Your assignment: In the Las Fallas excerpt below, condense the paragraph that begins "But, put it this way, seasoned falleros" into a short bulleted list that keeps its main facts.
*** Opening Excerpt ***
So far, this is still on the wish-list.
But now I have been to Las Fallas, Valencia's surreal celebration in honour of St Joseph, I feel I have fulfilled that ambition, in a peculiar way. For, like most, I imagine any war zone is filled with the sounds of bombs, artillery and gunfire.
And the man-made cacophony of Las Fallas must rival the soundscape of any of the world's forgotten war zones on a bad day.
Of course, describing noise on a page is a hard thing to do; the ear-splitting reality cannot be beaten.
But, put it this way, seasoned falleros – regulars at Las Fallas - tell you ear-plugs are a waste of time, as even the best offer no protection from the earth-shattering boom. Your entire body shakes as these monstrous fireworks reverberate around the city relentlessly.

Filming la quema at the end of las fallas
The best thing to do as the furore reaches it peak, during what is called las mascletas – the carefully orchestrated explosion of hundreds of sound fireworks – is open your mouth, so the sound can pass through your body.
So as you stand engulfed in clouds of smoke as the fireworks go off around you, you remain like some kind of goldfish in an effort to save your eardrums.
Away from the deafening noise, you are struck at almost every street corner by the huge, surreal and highly-imaginative papier mache figures satirizing society and current politics.
*** Closing Excerpt ***
*** Opening Data records ***
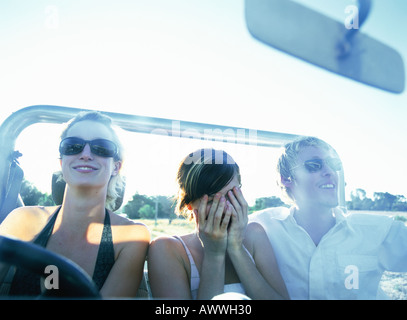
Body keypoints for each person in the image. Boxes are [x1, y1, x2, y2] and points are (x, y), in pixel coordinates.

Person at [0, 111, 150, 298]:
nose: (86, 155)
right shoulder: (24, 219)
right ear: (62, 162)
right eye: (73, 146)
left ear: (116, 167)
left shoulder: (131, 236)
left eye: (101, 147)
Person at [249, 136, 407, 299]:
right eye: (314, 165)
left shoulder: (378, 230)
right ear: (286, 178)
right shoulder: (263, 227)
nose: (330, 172)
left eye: (334, 165)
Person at [147, 148, 288, 300]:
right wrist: (214, 254)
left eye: (232, 195)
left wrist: (237, 248)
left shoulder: (255, 234)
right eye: (214, 200)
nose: (225, 207)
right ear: (189, 204)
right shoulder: (166, 249)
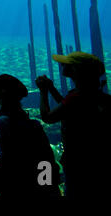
*** Closing Data records ***
Solution below:
- Seasoned falleros, the regulars at Las Fallas, say ear-plugs are a waste of time.
- Even the best ear-plugs give no protection from the earth-shattering boom.
- The monstrous fireworks reverberate relentlessly around the city and shake your entire body.